## Begin TEXT TO READ
Issues: with the code here below, which seemed to be like a good and easy way to try to get to know these functions, I simply try to increase the values in an array, data, representing the voltage to be outputed, and then with the function register_every_n_samples_transferred_from_buffer_event (documented here) I have the callback my_callback be called every time the device has read 10 samples from the PC buffer. That callback does something simple: it uses write_many_sample to write data to the PC buffer. I wanted to use this simple example to check if, with these parameters, I could get from 0 to 5V in 5 seconds (seeing as I increase by 0.01 Volts every 10 ms, because the rate is 1000 Hz and the callback is called every 10 transferred samples, i.e. at 100 Hz). This fails and I go from 0 to 5 Volts in approximately 25 seconds (checked with a mutlimeter).
Code:
# Continuous write single channel
import numpy as np
import nidaqmx
from nidaqmx.stream_writers import (AnalogSingleChannelWriter)
from nidaqmx import constants
global datasize
global bufsize
global rate_outcfg
global rate_callback
datasize = 10 # I guess this ought to be same as rate_callback
bufsize = 10 # issues warnings as is; can be increased to stop warnings
rate_outcfg = 1000 # chosen at random; contraint is to update output at 100Hz so whatever works would be fine here
rate_callback = 10 # basically rate_outcfg/100 as I would like to update output at 100Hz (note setting it to that does not work)
# ISSUE: it seems instead of refreshing voltage every second it updates every bufsize/10 seconds, if counter_limit = 100
# This means there is something I am missing
global counter_limit
counter_limit = 1 # 1 to update every callback call (which is supposed to be at 100Hz rate)
## End TEXT TO READ
## Begin STORED RECORDS
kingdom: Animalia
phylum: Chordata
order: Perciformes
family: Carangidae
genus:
## End STORED RECORDS
**EXERCISE DIRECTIONS**
In the forum post on writing voltage output with nidaqmx, how long did the output actually take to go from 0 to 5 volts, and what instrument was used to check it?

**THE RESPONSE**
About 25 seconds, checked with a multimeter.